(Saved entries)
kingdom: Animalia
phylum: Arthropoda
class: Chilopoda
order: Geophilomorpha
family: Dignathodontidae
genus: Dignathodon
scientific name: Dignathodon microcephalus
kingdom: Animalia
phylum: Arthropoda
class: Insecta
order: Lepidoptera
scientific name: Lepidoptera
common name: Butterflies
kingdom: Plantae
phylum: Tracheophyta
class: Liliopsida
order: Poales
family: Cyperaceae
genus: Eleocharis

* * *

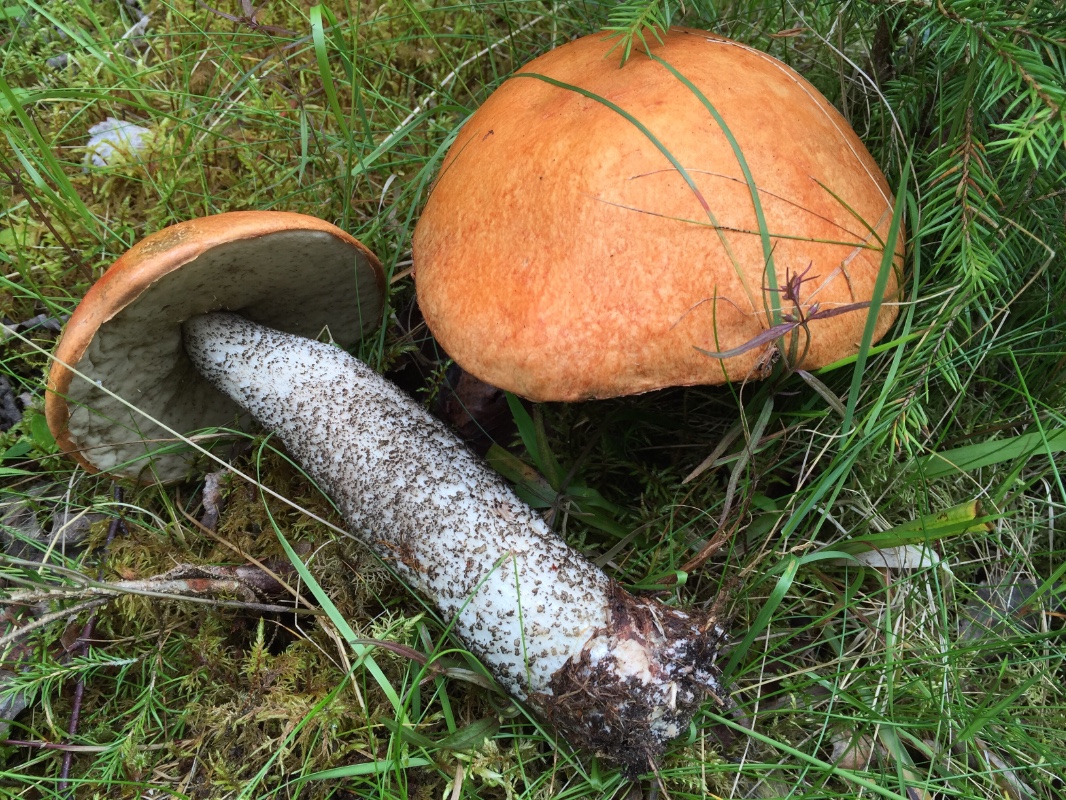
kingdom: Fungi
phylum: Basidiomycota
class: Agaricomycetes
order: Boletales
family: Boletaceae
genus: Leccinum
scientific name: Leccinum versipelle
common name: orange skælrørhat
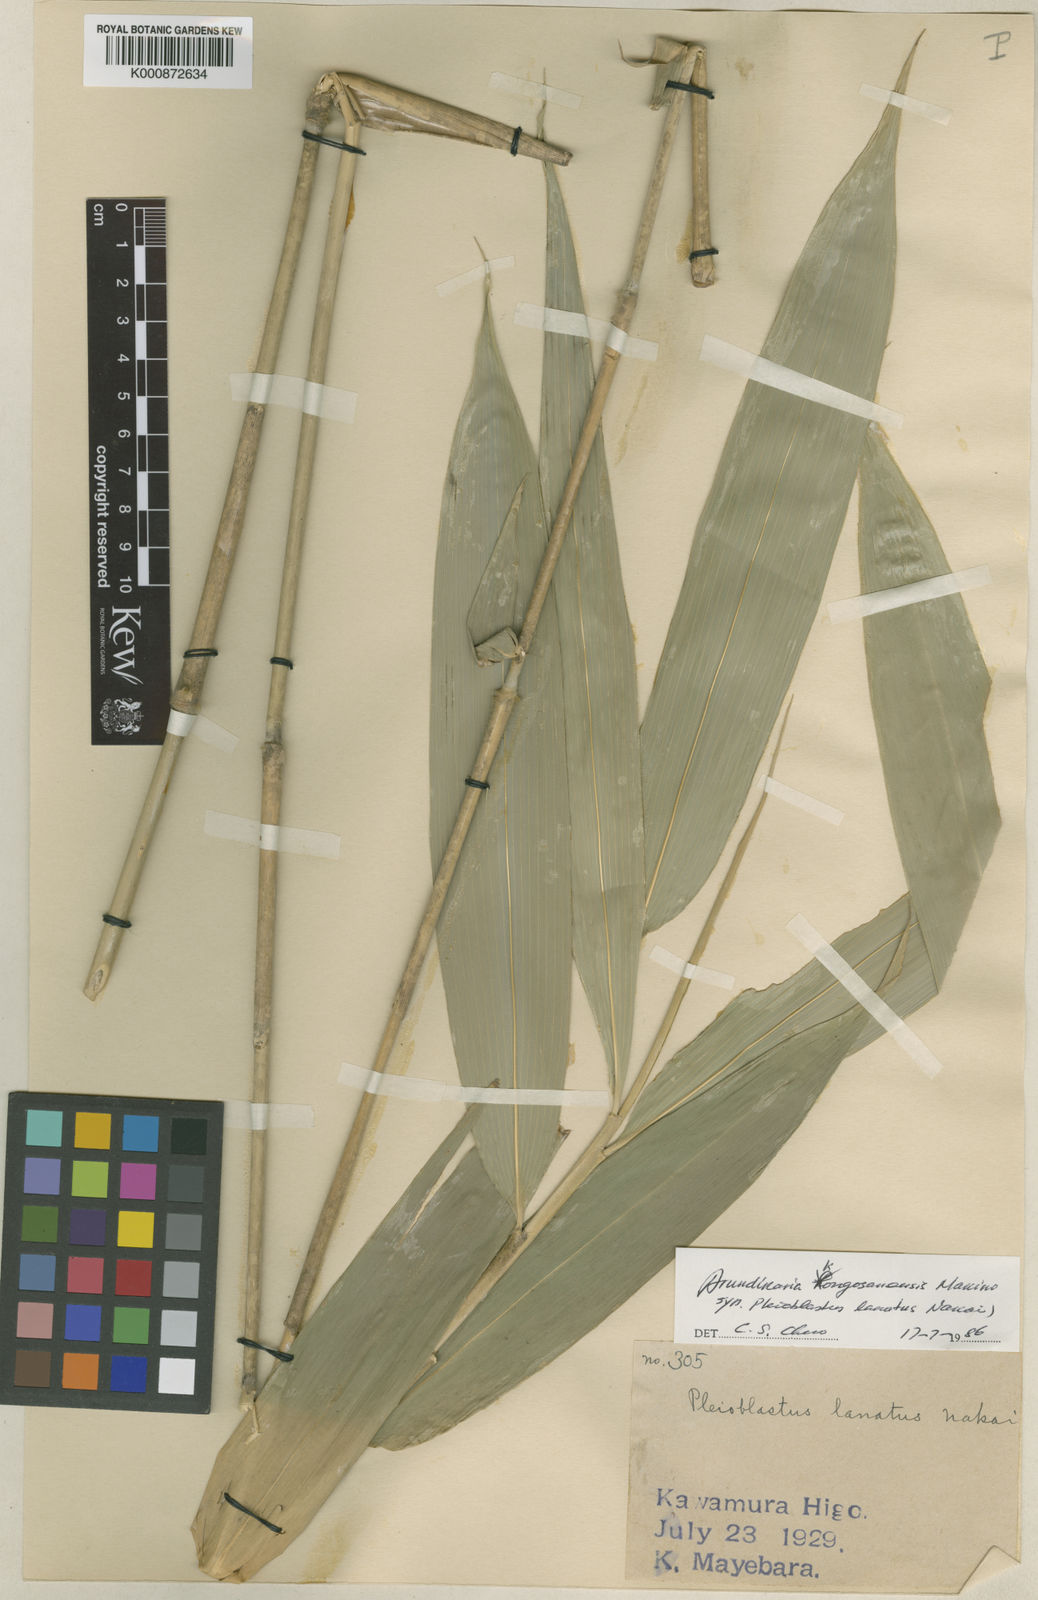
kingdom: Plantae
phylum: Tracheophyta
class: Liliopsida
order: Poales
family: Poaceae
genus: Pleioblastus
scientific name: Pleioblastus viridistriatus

• **What you are asked to do**
Recast the lines of the material from the line with "genus: Leccinum" to the line with "scientific name: Pleioblastus viridistriatus" as a numbered list, both of those lines included and blank lines omitted. Leave the pictures out.

• **Correct response**
1. genus: Leccinum
2. scientific name: Leccinum versipelle
3. common name: orange skælrørhat
4. kingdom: Plantae
5. phylum: Tracheophyta
6. class: Liliopsida
7. order: Poales
8. family: Poaceae
9. genus: Pleioblastus
10. scientific name: Pleioblastus viridistriatus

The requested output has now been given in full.